Job postings write “PST” but in practice mean Pacific time, which is PST (UTC−8) in winter and PDT (UTC−7) during US daylight saving (mid-March to early November). The clock you need to overlap with shifts twice a year. If your country also observes daylight saving on a different schedule, your local overlap hours will move slightly during transition weeks.
Can I split the 4 hours into two blocks?
This depends on the specific contract and project, but the typical expectation is contiguous hours. The overlap exists so the team can reach you in real time: message replies, code reviews, calls. Splitting into two short blocks defeats that purpose, and most project leads will push back. If you genuinely need to split, raise it before accepting the role.
Which 4 hours of the 9-hour PST window do I have to choose?
Any contiguous 4 hours within 8am–5pm PST — earliest is 8am–12pm PST, latest is 1pm–5pm PST. Most projects let you propose your own slot at onboarding, then expect you to keep to it. Pick the slot that aligns best with your local sleep schedule and existing commitments.
How does the 20, 30, or 40 hour-per-week tier change my schedule?
The 4-hour daily overlap requirement is the same across tiers. What changes is what happens to the rest of your time. At 20 hrs/week (4 hrs × 5 days), the overlap is your entire workday. At 30 hrs/week, you have an additional 2 hours per day to schedule whenever suits you. At 40 hrs/week, you have 4 additional flexible hours per day. The flexible hours can sit before or after your overlap window — for someone in the UK choosing a 4–8pm overlap, the flexible 30/40-hour hours might be done in the morning before.
Can I do this from the UK without working through the night?
Yes. From the UK, the earliest 4-hour overlap slot is 4pm–8pm GMT (matching PST 8am–12pm). That keeps you entirely out of sleep hours. The latest viable slot is 9pm–1am GMT, which crosses into late evening but is still tolerable for many people. During US daylight saving, both slots shift one hour earlier in UK terms. The UK is among the most humane regions for this kind of contract.

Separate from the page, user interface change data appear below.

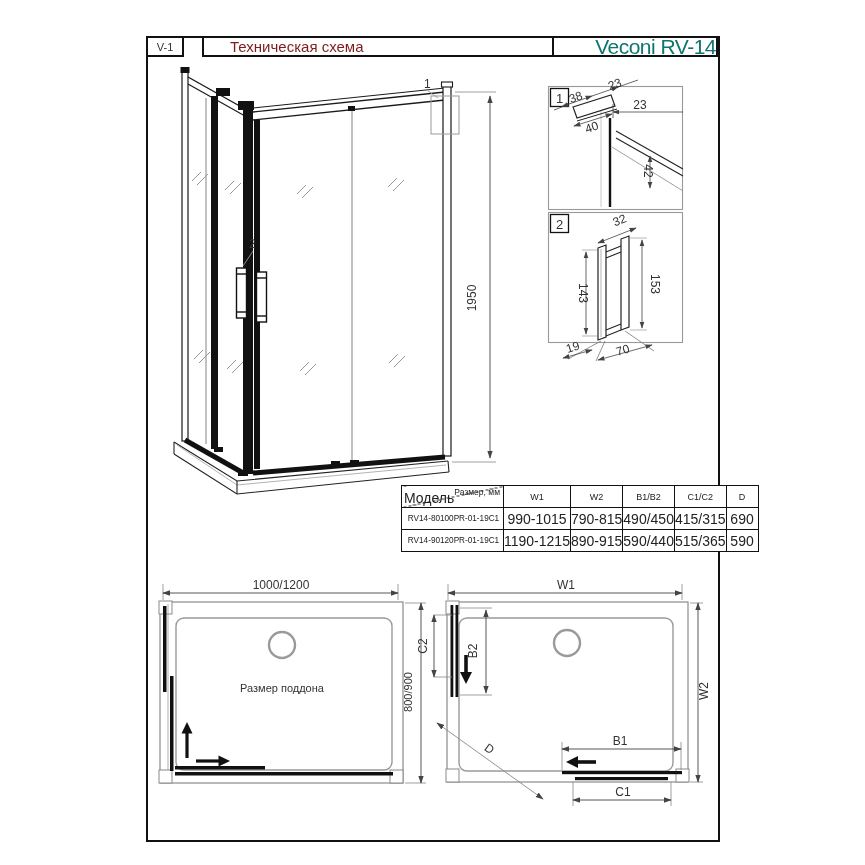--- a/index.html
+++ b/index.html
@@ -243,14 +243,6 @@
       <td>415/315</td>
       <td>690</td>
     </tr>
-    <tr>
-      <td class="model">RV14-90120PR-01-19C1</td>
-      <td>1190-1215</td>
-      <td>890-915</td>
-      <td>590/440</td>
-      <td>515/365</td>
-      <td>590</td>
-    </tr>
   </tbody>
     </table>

Is it possible to do this from India without flipping my sleep schedule?
Realistically, no. From India, the PST 8am–5pm window translates to 9:30pm–6:30am IST. Even the most generous 4-hour slice (9:30pm–1:30am IST) ends in the early morning and competes directly with sleep. Most India-based contractors on these platforms run a reverse-shift lifestyle — sleeping in the morning, working evening into early hours. It is done routinely but it is a significant lifestyle change, not a tweak.

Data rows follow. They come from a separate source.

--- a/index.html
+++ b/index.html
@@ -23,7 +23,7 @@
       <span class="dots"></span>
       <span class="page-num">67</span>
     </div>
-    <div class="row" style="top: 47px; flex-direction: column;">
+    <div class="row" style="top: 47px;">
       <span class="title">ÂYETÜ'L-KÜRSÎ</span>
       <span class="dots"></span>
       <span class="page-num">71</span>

Does Mercor or Micro1 actually monitor whether I’m online during my overlap hours?
Mercor uses a desktop time-tracking tool called Insightful for most projects, which logs working hours and takes periodic screenshots. Hours are calculated on a strict pay-period basis (Mercor uses IST pay periods regardless of where you are based). Project leads also see your activity timing relative to the overlap window, so consistent absence during stated overlap hours is visible. Micro1 and other platforms have similar mechanisms. The overlap is not just a self-declaration.

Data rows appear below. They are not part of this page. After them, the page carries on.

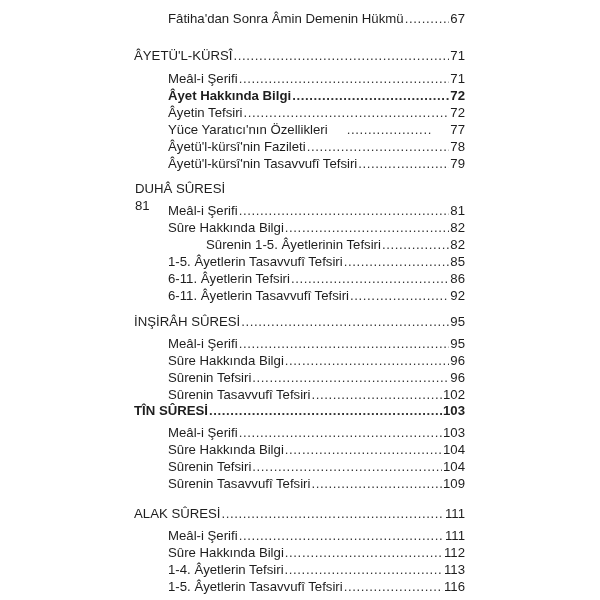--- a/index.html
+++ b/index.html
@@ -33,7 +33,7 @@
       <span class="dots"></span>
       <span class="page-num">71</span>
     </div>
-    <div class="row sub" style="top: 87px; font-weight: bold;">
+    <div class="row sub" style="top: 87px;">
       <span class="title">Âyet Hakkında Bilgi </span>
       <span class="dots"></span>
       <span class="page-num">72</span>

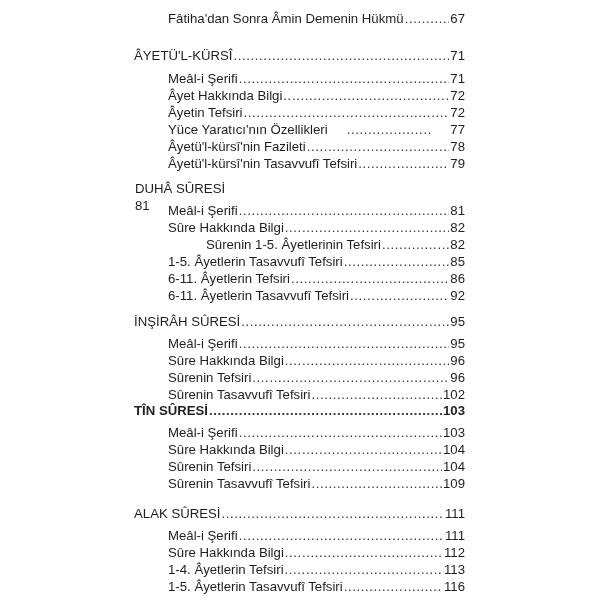--- a/index.html
+++ b/index.html
@@ -49,7 +49,6 @@
       <span class="page-num">77</span>
     </div>
     <div class="row sub" style="top: 138px;">
-      <span class="title">Âyetü'l-kürsî'nin Fazileti</span>
       <span class="dots"></span>
       <span class="page-num">78</span>
     </div>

What if my country doesn’t observe daylight saving while the US does?
Your local overlap window will shift by an hour twice a year. For example, India does not observe DST. When the US is on PDT (UTC−7) from mid-March to early November, the PST 8am–5pm window translates to 8:30pm–5:30am IST instead of the winter 9:30pm–6:30am IST. If you negotiated a 9:30pm–1:30am slot in winter, in summer that becomes 8:30pm–12:30am — slightly more humane. Plan for the shift; it does not happen automatically on the platform side.
I am a UK-based clinician — can I do this around NHS or locum shifts?
If your overlap is 4–8pm or 5–9pm UK time, that conflicts directly with most evening clinical commitments — the late shift, on-call, evening surgeries. If you only do daytime clinical work, the overlap is workable on non-clinical days. Most clinicians who combine the two run AI training work on rota days off, leave days, or as a non-clinical day each week. The 20-hour minimum requires you to find that block consistently, which is the binding constraint, not the overlap itself.